All patients with synchronous colorectal cancer and GEP-NETs must be extensively evaluated and clinically monitored during the workup and follow-up period in order to detect disease progression or relapse. Typically, patients are seen every 3 to 6 months during the first 3 years and every 6 to 12 months thereafter. Routine laboratory tests, tumour markers (CEA, CA 19-9, CGA, 5-hydroxyindoleacetic acid), endoscopic investigation of the gastrointestinal tract, abdominal ultrasound, ultrasound of lymph nodes, chest radiography and CT or whole-body PET/PET-CT scans may be used during follow-up. We consider that early diagnosis with complete preoperative examination, careful intraoperative exploration, periodic postoperative surveillance and radical resection can increase survival time. The treatment strategy depends on many factors, such as the surgical approach, the patient’s general condition, the tumour grade, the extent of the disease and the patient’s response to therapy. The treatment strategy needs to be individualized for each patient[41, 42]. However, all malignant tumours, because of their genomic instability, have tremendous redundancy in their ability to maintain growth and to spread into surrounding tissues and distant organs. This remarkable level of complexity makes successful treatment of colon cancer coexisting with GEP-NET all the more challenging.
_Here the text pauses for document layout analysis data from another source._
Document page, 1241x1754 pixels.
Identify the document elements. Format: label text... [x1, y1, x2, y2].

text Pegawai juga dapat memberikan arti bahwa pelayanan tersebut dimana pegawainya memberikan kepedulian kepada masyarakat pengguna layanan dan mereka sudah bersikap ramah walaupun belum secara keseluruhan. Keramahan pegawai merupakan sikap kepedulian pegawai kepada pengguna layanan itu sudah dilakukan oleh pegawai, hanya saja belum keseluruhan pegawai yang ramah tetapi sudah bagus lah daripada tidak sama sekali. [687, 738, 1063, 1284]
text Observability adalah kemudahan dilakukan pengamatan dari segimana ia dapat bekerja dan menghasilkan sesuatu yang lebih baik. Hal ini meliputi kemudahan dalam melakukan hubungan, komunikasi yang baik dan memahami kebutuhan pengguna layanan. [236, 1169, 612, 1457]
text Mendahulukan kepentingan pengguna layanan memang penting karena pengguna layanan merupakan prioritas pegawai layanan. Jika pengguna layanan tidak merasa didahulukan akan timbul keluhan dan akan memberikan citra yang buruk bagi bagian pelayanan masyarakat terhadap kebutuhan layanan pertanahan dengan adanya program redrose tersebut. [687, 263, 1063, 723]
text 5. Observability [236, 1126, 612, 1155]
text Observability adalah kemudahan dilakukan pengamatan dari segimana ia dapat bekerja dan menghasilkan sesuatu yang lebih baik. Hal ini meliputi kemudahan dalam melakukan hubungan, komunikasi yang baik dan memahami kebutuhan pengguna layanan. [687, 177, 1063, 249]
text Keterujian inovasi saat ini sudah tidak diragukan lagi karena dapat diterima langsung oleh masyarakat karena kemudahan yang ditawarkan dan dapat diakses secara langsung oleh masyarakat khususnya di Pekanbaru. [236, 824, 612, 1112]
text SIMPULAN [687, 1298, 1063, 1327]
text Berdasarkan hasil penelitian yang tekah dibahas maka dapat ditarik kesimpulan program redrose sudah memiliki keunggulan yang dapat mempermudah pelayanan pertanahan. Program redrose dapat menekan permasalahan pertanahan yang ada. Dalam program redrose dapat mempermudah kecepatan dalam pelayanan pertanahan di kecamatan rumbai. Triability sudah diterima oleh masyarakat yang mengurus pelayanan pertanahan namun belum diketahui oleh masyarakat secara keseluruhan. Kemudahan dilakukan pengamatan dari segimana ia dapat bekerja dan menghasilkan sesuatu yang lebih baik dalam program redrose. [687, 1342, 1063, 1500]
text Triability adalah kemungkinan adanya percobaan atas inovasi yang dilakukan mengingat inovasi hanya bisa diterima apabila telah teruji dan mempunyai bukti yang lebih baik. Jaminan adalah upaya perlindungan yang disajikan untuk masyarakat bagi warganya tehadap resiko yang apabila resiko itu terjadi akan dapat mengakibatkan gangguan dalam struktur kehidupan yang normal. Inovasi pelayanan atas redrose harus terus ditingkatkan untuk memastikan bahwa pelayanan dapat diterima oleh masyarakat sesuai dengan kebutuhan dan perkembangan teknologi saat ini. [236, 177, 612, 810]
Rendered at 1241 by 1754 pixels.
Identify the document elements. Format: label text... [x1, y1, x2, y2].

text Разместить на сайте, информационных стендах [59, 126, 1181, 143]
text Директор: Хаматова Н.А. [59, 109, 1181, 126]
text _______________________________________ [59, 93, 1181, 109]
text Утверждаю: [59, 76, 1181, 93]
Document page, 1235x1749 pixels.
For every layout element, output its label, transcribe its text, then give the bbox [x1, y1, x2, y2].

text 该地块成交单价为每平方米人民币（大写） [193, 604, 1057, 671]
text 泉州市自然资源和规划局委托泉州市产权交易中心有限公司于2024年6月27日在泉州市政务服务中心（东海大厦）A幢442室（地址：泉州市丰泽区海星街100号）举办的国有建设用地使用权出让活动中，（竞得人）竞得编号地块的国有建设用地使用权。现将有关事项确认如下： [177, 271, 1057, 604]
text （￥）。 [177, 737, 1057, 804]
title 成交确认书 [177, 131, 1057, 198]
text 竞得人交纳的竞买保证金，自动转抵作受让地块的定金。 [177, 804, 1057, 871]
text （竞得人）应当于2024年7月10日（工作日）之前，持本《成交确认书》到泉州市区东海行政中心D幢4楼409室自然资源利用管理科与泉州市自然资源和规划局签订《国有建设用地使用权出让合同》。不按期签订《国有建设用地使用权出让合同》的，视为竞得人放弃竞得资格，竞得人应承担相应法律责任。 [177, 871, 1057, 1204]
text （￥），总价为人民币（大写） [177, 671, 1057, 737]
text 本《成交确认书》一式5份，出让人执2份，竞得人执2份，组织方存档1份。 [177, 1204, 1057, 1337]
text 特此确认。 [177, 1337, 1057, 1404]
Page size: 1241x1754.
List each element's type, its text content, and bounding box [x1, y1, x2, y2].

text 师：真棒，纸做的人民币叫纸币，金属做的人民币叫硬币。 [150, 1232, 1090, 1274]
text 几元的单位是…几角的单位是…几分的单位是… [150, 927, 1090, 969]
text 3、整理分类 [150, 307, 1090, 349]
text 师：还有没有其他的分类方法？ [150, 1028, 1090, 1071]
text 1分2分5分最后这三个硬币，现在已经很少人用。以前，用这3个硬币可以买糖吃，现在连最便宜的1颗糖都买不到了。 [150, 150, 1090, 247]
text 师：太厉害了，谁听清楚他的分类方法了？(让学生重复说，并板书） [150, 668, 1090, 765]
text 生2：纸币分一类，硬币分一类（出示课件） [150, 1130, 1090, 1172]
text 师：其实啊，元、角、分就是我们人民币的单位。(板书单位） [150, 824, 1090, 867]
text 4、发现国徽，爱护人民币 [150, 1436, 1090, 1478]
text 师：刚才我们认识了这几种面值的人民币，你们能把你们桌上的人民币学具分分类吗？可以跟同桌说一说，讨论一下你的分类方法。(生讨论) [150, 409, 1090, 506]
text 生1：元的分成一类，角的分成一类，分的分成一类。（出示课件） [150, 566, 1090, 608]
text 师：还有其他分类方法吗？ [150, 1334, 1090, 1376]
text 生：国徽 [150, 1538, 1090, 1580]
The occurrence of synchronous primary cancers remains an issue of great interest to surgeons, and oncologists in particular, as well as the field of medicine in general. The question of common genetic pathways in the pathogenesis of such tumours is always raised when such associations are seen. Because multiple primary cancers can no longer be considered rare, the physician should be alert to the possibility of their occurrence. However, NETs arising in a Meckel’s diverticulum represent a significant clinical challenge because they have varied presentations, and initial imaging studies to locate the tumour may be inconclusive. Our case addresses several important aspects of clinical interest. First, only a very small number of cases have been reported with synchronous GEP-NET within Meckel’s diverticulum and colon adenocarcinoma. Second, there are no clear guidelines for appropriate treatment and follow-up of patients with GEP-NET with a synchronous secondary malignancy; therefore, our experience may help in the consideration of treatment for similar patients. The case that we report also emphasizes the importance of a thorough exploration of the abdomen when carrying out elective laparotomies. The impact of synchronously existing cancers on the overall prognosis of a patient must always be considered when planning therapy in such instances as well. Finally, patients who manifest multiple primary cancers represent a unique experiment of nature that may challenge new avenues of investigation into the complex aetiology of tumours.

Written informed consent was obtained from the patient for publication of this Case report and any accompanying images. A copy of the written consent is available for review by the Editor-in-Chief of this journal.